Another example is called "combinatorial chemistry." It helps make billions of molecules and keep track of each of them simultaneously by using little pieces of code, DNA or other molecules, by tagging them specifically.

And finally, as a last example, is the use of immunological principles to fight against computer viruses. Instead of stopping them from entering into the system, the new idea is to let the system develop digital immunological defenses. If a new piece of code comes in -- the virus -- it will not be recognized as part of the system and will be immediately localized and destroyed.

Now let us move on to some possible solutions for the future by using new technology and our capability of tracking in parallel massive amounts of codes and information. Let us consider a few examples, which are quite simple to imagine. They can be applied to the problems of authors and intellectual property rights. But I am not going to talk about intellectual property rights; rather, I want to talk about intellectual property assets. I believe that an asset can create revenues and enhance itself. Our challenge in the future is to enhance these assets and not merely protect the rights.

My first example envisages an object which (like my molecules) will move among people, carrying a message, being the messenger and carrying a code. This object is, for instance, a CD-ROM. You receive it free at home. It contains a lot of information. You play with it and then it stops! The next step is to use the networks to get the code which will give you access to all the remaining coded tracks. If you want to go further, the tracks are protected. So out pops a self-stamped E-mail box, to which you only have to add your credit card number! It will then go through the E-mail and come back minutes later with a little icon. You place that icon on the icon of your disk and it will unlock all the tracks. That is one way of making you pay once; that is one possibility.

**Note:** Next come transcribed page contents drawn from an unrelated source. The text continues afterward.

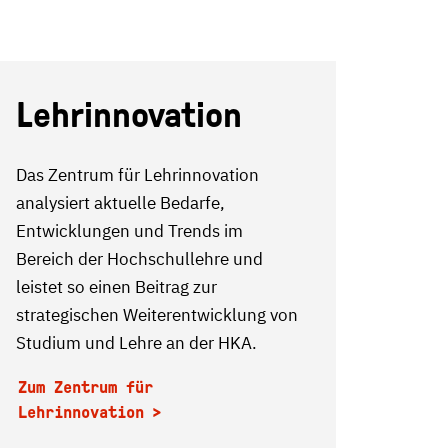
Lehrinnovation
Das Zentrum für Lehrinnovation
analysiert aktuelle Bedarfe,
Entwicklungen und Trends im
Bereich der Hochschullehre und
leistet so einen Beitrag zur
strategischen Weiterentwicklung von
Studium und Lehre an der HKA.
Zum Zentrum für
Lehrinnovation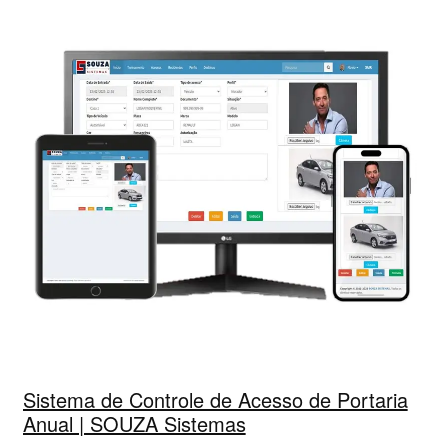
Sistema de Controle de Acesso de Portaria
Anual | SOUZA Sistemas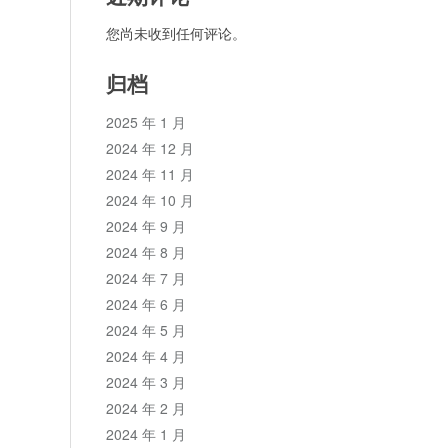
您尚未收到任何评论。
归档
2025 年 1 月
2024 年 12 月
2024 年 11 月
2024 年 10 月
2024 年 9 月
2024 年 8 月
2024 年 7 月
2024 年 6 月
2024 年 5 月
2024 年 4 月
2024 年 3 月
2024 年 2 月
2024 年 1 月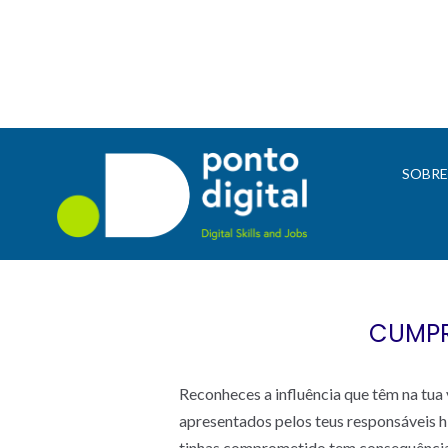
SOBR
CUMPR
Reconheces a influência que têm na tua v
apresentados pelos teus responsáveis h
tinhas comprometido tem consequência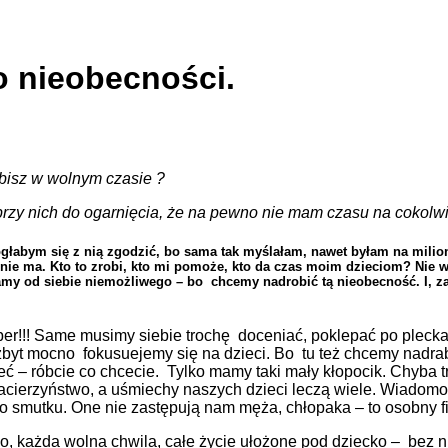
o nieobecności.
obisz w wolnym czasie ?
przy nich do ogarnięcia, że na pewno nie mam czasu na cokolwi
ogłabym się z nią zgodzić, bo sama tak myślałam, nawet byłam na milion
nie ma. Kto to zrobi, kto mi pomoże, kto da czas moim dzieciom? Nie 
my od siebie niemożliwego – bo chcemy nadrobić tą nieobecność. I, z
r!!! Same musimy siebie trochę doceniać, poklepać po pleckach –
t mocno fokusuejemy się na dzieci. Bo tu też chcemy nadrabiać
dzieć – róbcie co chcecie. Tylko mamy taki mały kłopocik. Chyb
acierzyństwo, a uśmiechy naszych dzieci leczą wiele. Wiadomo,
 smutku. One nie zastępują nam męża, chłopaka – to osobny film
, każda wolna chwila, całe życie ułożone pod dziecko – bez nie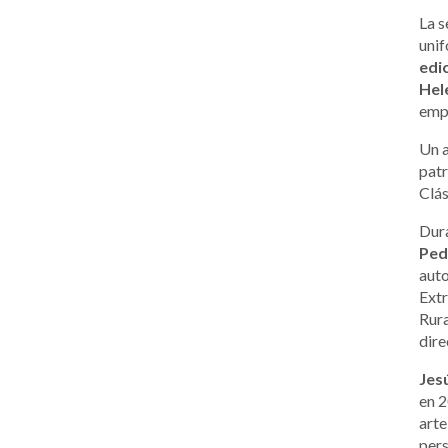
La s
unif
edi
Hel
empl
Un 
patr
Clás
Dura
Ped
auto
Ext
Rur
dire
Jes
en 2
arte
pers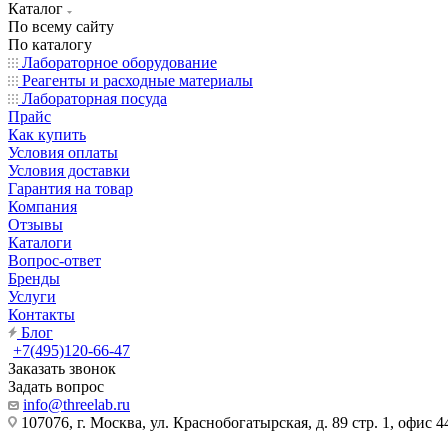
Каталог
По всему сайту
По каталогу
Лабораторное оборудование
Реагенты и расходные материалы
Лабораторная посуда
Прайс
Как купить
Условия оплаты
Условия доставки
Гарантия на товар
Компания
Отзывы
Каталоги
Вопрос-ответ
Бренды
Услуги
Контакты
Блог
+7(495)120-66-47
Заказать звонок
Задать вопрос
info@threelab.ru
107076, г. Москва, ул. Краснобогатырская, д. 89 стр. 1, офис 4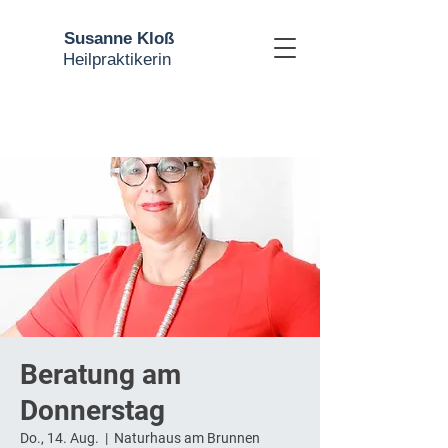
Susanne Kloß
Heilpraktikerin
Beratung am
Donnerstag
Do., 14. Aug.
  |  
Naturhaus am Brunnen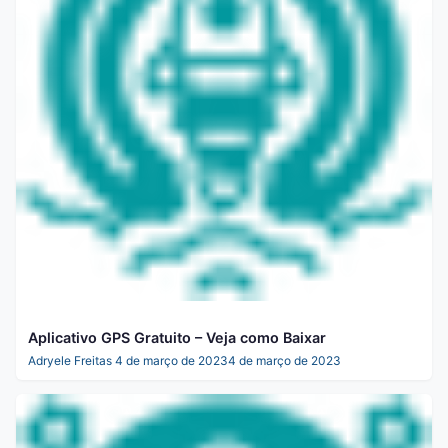
Aplicativo GPS Gratuito – Veja como Baixar
Adryele Freitas
4 de março de 2023
4 de março de 2023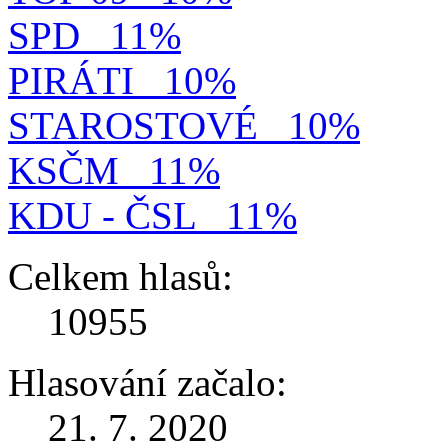
SPD
11%
PIRÁTI
10%
STAROSTOVÉ
10%
KSČM
11%
KDU - ČSL
11%
Celkem hlasů:
10955
Hlasování začalo:
21. 7. 2020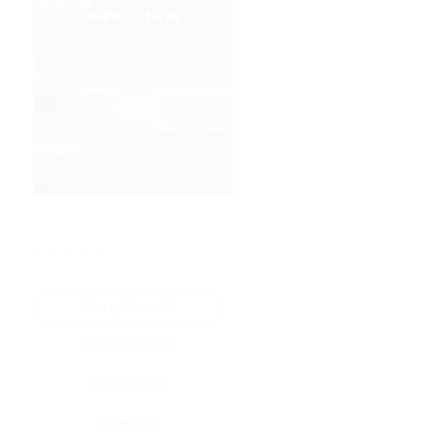
★
★
★
★
★
Все купоны (1)
Промокод (1)
Скидка (0)
Флаер (0)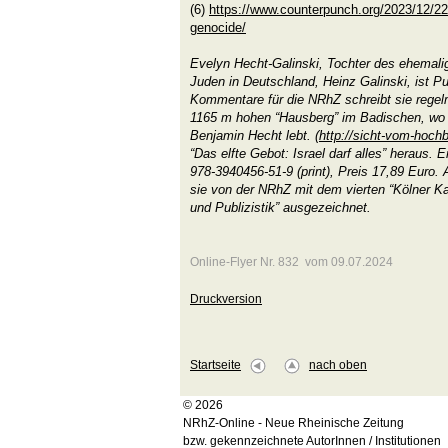
(6)
https://www.counterpunch.org/2023/12/22/
genocide/
Evelyn Hecht-Galinski, Tochter des ehemalig
Juden in Deutschland, Heinz Galinski, ist Pub
Kommentare für die NRhZ schreibt sie rege
1165 m hohen “Hausberg” im Badischen, wo
Benjamin Hecht lebt. (
http://sicht-vom-hoch
“Das elfte Gebot: Israel darf alles” heraus.
978-3940456-51-9 (print), Preis 17,89 Euro
sie von der NRhZ mit dem vierten “Kölner Kar
und Publizistik” ausgezeichnet.
Online-Flyer Nr. 832 vom 09.07.2024
Druckversion
Startseite
nach oben
© 2026
NRhZ-Online - Neue Rheinische Zeitung
bzw. gekennzeichnete AutorInnen / Institutionen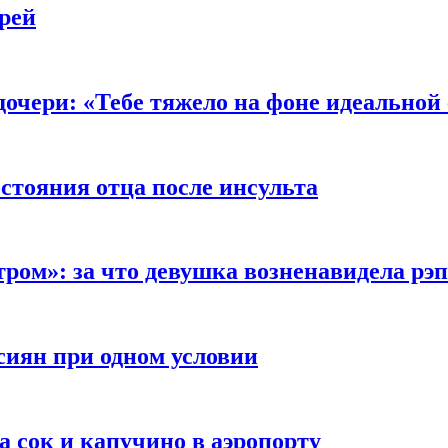
рей
очери: «Тебе тяжело на фоне идеальной
стояния отца после инсульта
тром»: за что девушка возненавидела рэ
сиян при одном условии
а сок и капучино в аэропорту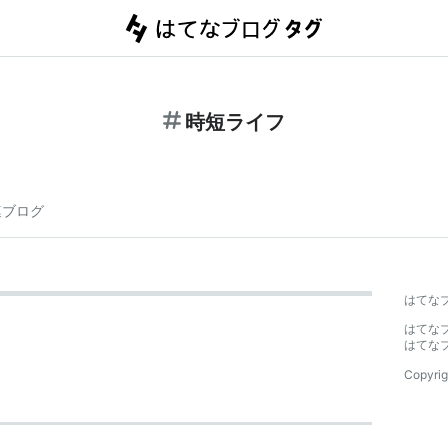
時短ライフ
連ブログ
はてな
はてな
はてな
Copyrig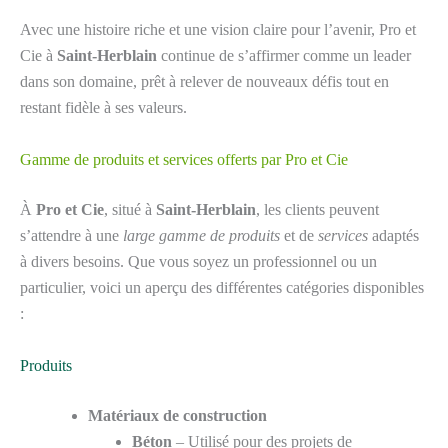
Avec une histoire riche et une vision claire pour l’avenir, Pro et
Cie à
Saint-Herblain
continue de s’affirmer comme un leader
dans son domaine, prêt à relever de nouveaux défis tout en
restant fidèle à ses valeurs.
Gamme de produits et services offerts par Pro et Cie
À
Pro et Cie
, situé à
Saint-Herblain
, les clients peuvent
s’attendre à une
large gamme de produits
et de
services
adaptés
à divers besoins. Que vous soyez un professionnel ou un
particulier, voici un aperçu des différentes catégories disponibles
:
Produits
Matériaux de construction
Béton
– Utilisé pour des projets de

Another possibility is to follow the evolution of an artist's work. In general, what is important in an artist's or a creator's work is not only the finished product. It is the process which is unique, the way in which the work has been created and transformed into the final product. This can be traced by applying to the first original a time code (similar to the time codes that are now being used in the video industry). A complex, encrypted time code. This permits the artist's work to be traced anywhere, and, like DNA, even through other transformations. DNA is a record of what has been done, from bacteria to people. So you see, there are other ways, electronic ways, of tracking down the evolutionary process which is unique to a creator. Another approach is to make people pay when they use electronic media. Let us imagine that you distribute software. Imagine that you are allowed to copy it and to reuse it. By doing that, you transform a liability into an asset. People will copy it and recopy it a million times. But, for the networks, when you use that software in your computer, that computer could be considered as a little broadcasting station with you as the unique listener. Each time you use it, a code is sent to a given account which is encrypted, the cost calculated and the account debited. As you see, there are technical and electronic ways of protecting copyright and making sure that information wanting to be copied can be copied; every time a person uses it, he must pay.

Finally, there is now a possibility of an electronic signature, which is very clever. It is based on codes, like the RSA codes. This means that if I send a message to a correspondent from France, for instance, I will encrypt it on his public key, and he will then read it with his private key. But the beauty of this system is that, if I write an original message with my private key, everyone can read it through their public keys. But there is only one person in the world who could have written that message -- myself. The problem now is to have a universal agreement for this type of relationship, and these types of keys. But technically, this system is almost trivial.

It is very important to keep the balance between the virtual and the real world. Emotions and sensations give added meanings to life. Let us not forget what Ernest Boyer said in his wonderful lunchtime address -- wisdom.